Previous Job
Previous
Data Engineer
Ref No.: 18-69902
Location: Deerfield, Illinois
Start Date: 09/24/2018
Location: Deerfield, IL
Contract

Job Title: Data Engineer
As a Data Engineer, you will provide engineering expertise to create and enhance data solutions enabling seamless delivery of data across our enterprise. You will be on the cutting edge of integrating new technology and tools for data centric projects. You will provide lead level technical consulting to peer data engineers during design and development of highly complex and critical data projects. Some of these projects will include designing and developing data ingestion and processing/transformation frameworks leveraging tools and formats such as AWS Athena, Hive, Java, Scala, Spark APIs and ETL, AWS Glue, Parquet, Avro, Orc, etc (in addition to traditional tools such as Informatica ETL). Additionally, you may work on real time processing solutions using tools such as Spark Streaming, Kafka, and AWS Kinesis.

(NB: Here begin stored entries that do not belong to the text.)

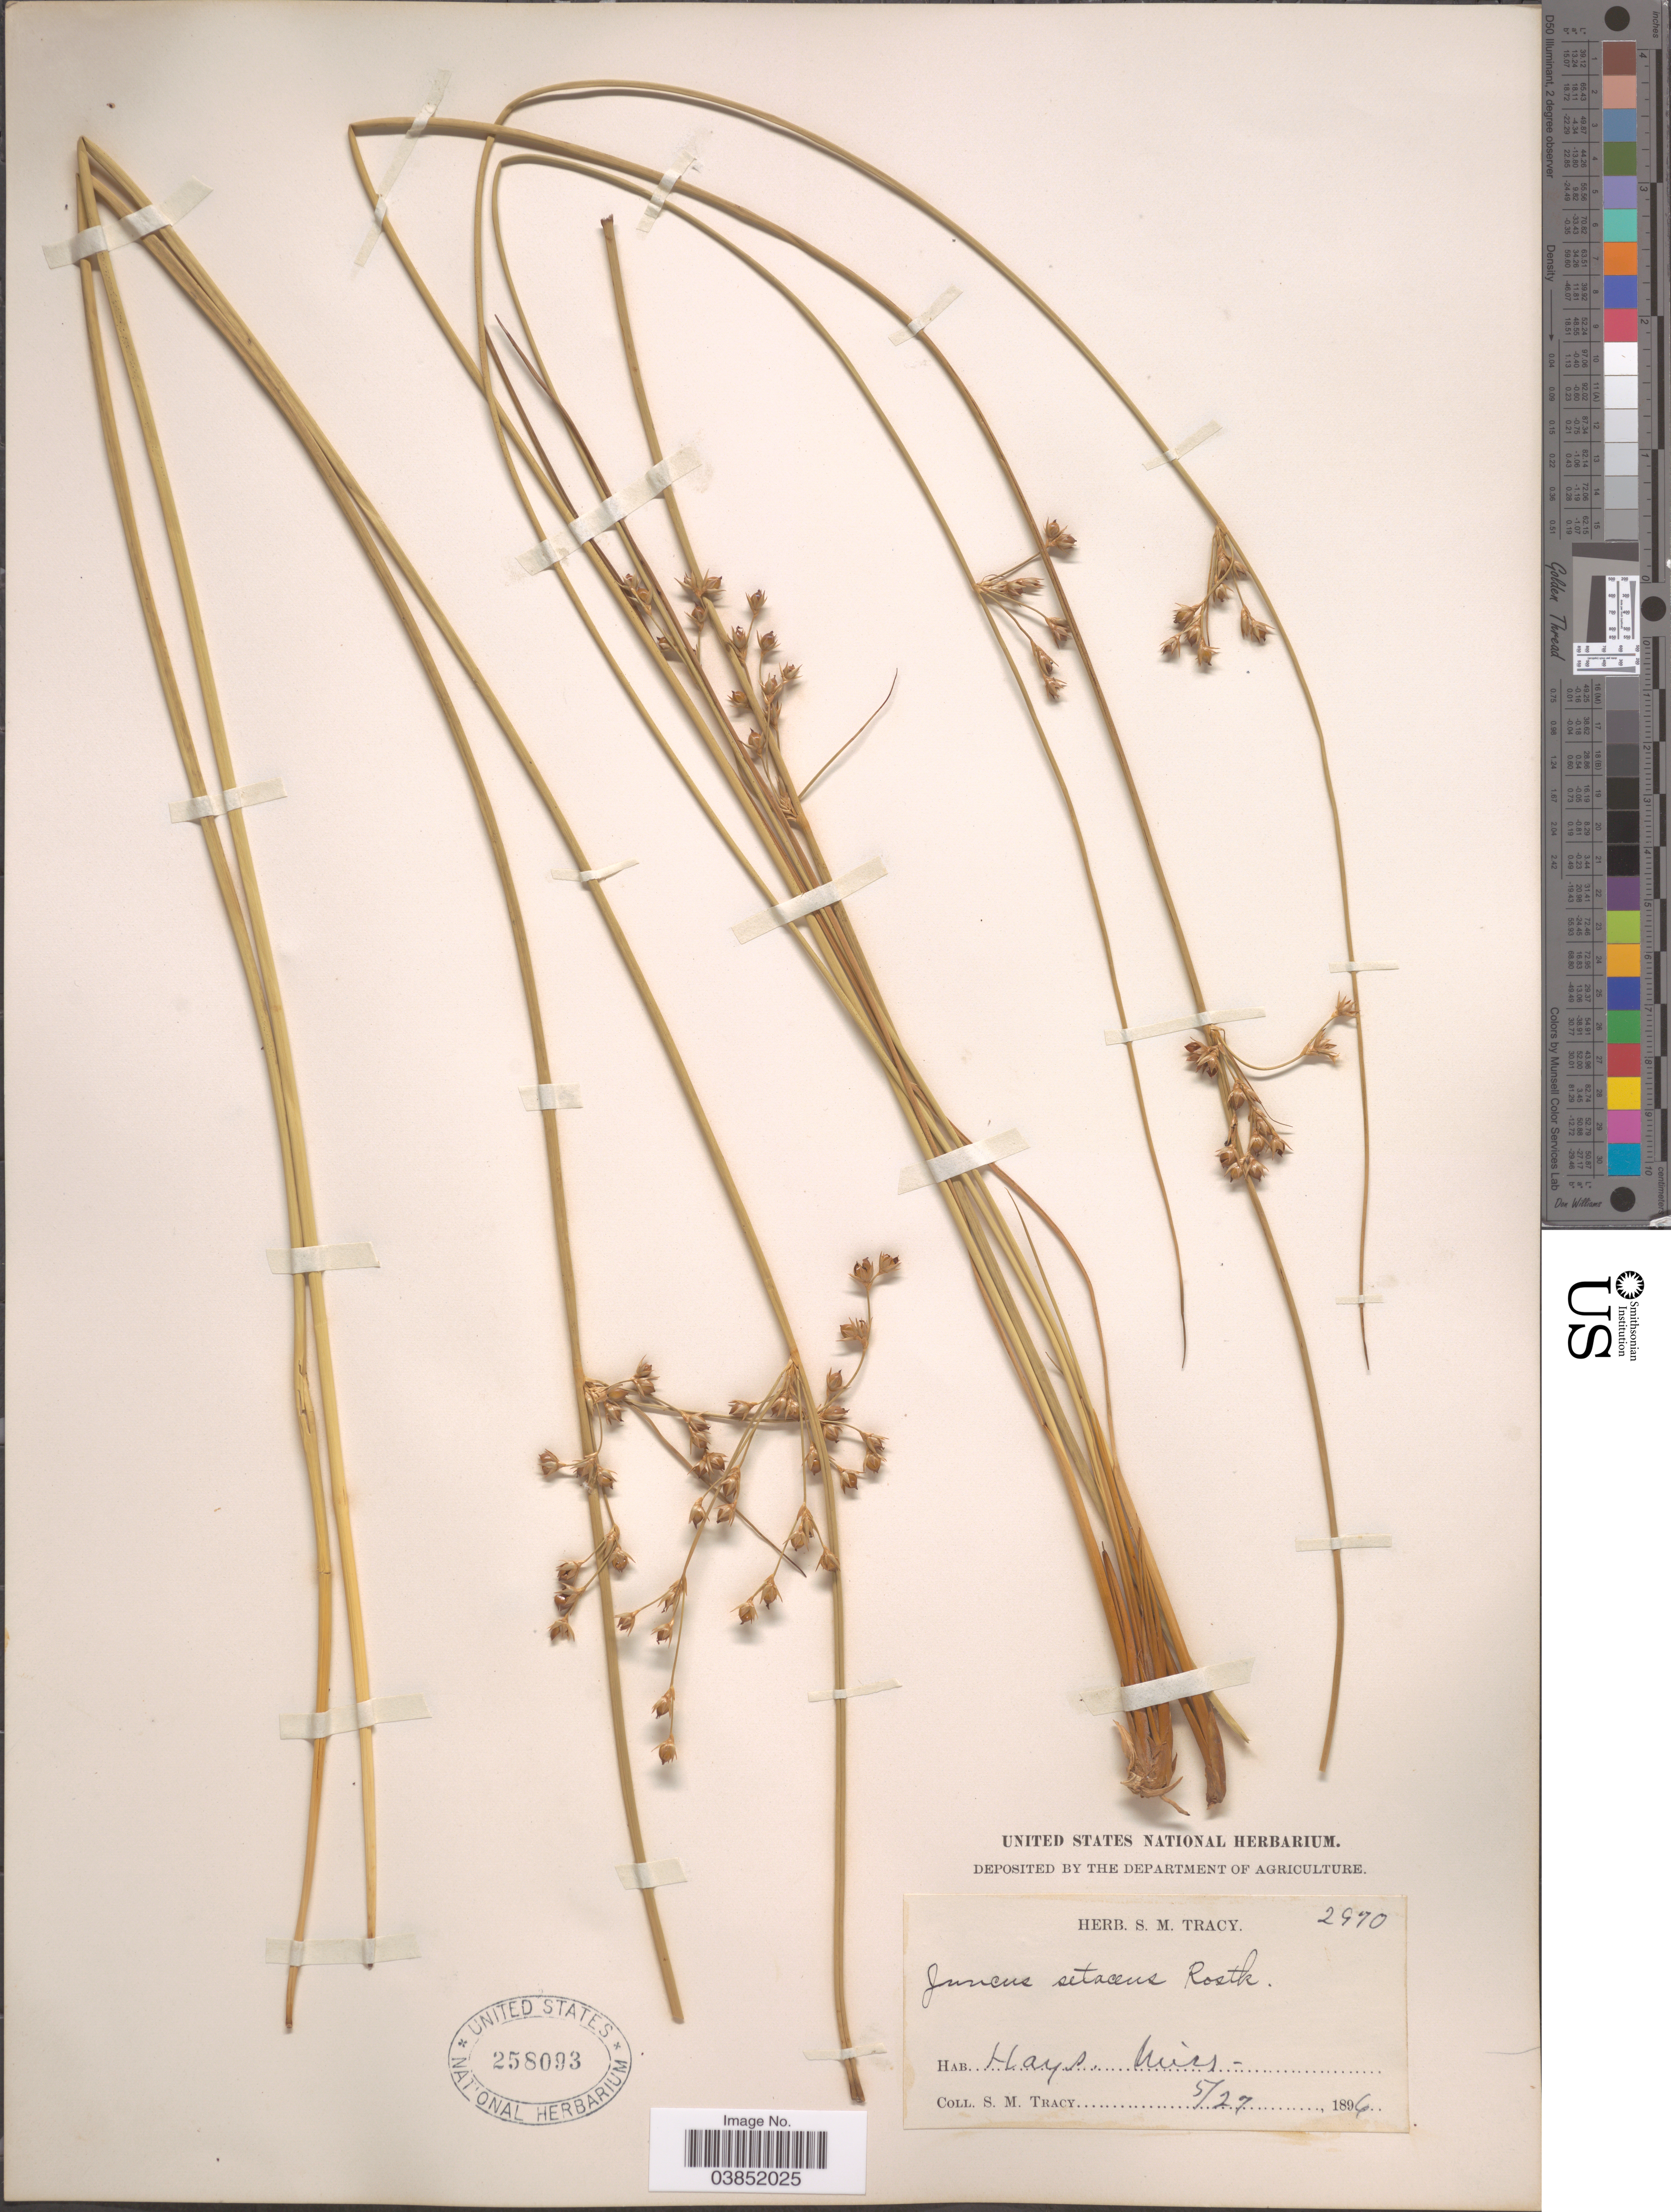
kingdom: Plantae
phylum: Tracheophyta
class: Liliopsida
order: Poales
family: Juncaceae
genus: Juncus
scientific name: Juncus coriaceus Mack.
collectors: S. M. Tracy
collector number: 2970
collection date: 1896-05-27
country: United States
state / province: Mississippi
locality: Hays.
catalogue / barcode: US 258093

You will deploy application code using CI/CD tools and techniques.
- Develop data driven solutions utilizing current and next generation technologies to meet evolving business needs.
- Ability to quickly identify an opportunity and recommend possible technical solutions.
- Utilize multiple development languages/tools such as Python, SPARK, HBase, Hive, Java to build prototypes and evaluate results for effectiveness and feasibility.
- Operationalize open source data-analytic tools for enterprise use.
- Utilize tools available to you across AWS Services
- Develop real-time data ingestion and stream-analytic solutions leveraging technologies such as Kafka, Apache Spark, NIFI, Python, HBase and Hadoop.
- Provide subject matter expertise in the analysis, preparation of specifications and plans for the development of data processes.
- Ensure proper data governance policies are followed by implementing or validating Data Lineage, Quality checks, classification, etc.
- Independently use own judgement and experience to identify data and data integration requirements and influence the detailed solution design.
- Influence design for solutions involving structured data, big data and difficult to structure data sets.
- Influence design to enable efficient operations including recommending automated QCs, metrics for data quality and data integration, and parameterized approaches to allow for future flexibility.
- Provide leadership to complex data analysis, uses and explores data, languages, tools and software to best construct data for predictive modelling, test the model, and train data to deploy the modelling within a complex Commercial Pharmaceutical environment.
Required:
- Bachelor Degree in Computer Science or equivalent
- 7+ years' experience and/or relevant project / coursework
- Up-to-date specialized knowledge of data wrangling, manipulation and management of technologies.
- Ability to manipulate voluminous data with different degree of structuring across disparate sources to build and communicate actionable insights for internal or external parties.
- Possesses strong communication skills to portray information.
- Ability to work in an agile environment with high quality deliverables.
- Hands-on experience with Informatica ETL tools (PowerCenter, ICS, IICS)
- Must have hands-on experience with the AWS ecosystem (EMR, Redshift, S3, etc.).
- Working knowledge of SQL and Relational Databases
- Experience with concepts of Hadoop and Spark
Desired:
- Knowledge of pharmaceutical Commercial data, including Patient Data, and associated KPIs/Metrics.
- Experience with Machine Learning / Predictive Analytics
- Knowledge of at least one of the following languages: Python, Scala, R, SAS
- Knowledge of Sqoop, Oozie, and AWS Glue
- Experience with data formats including Parquet, ORC or AVRO
- Experience with SAP Business Objects / BI suite
- Experience with data virtualization tools such as Denodo or Composite.
- Experience with data governance and data catalog concepts and tools.
- Experience with Master Data Management.
- Knowledge of DataOps and DevOps, and their interdependencies in a cloud environment.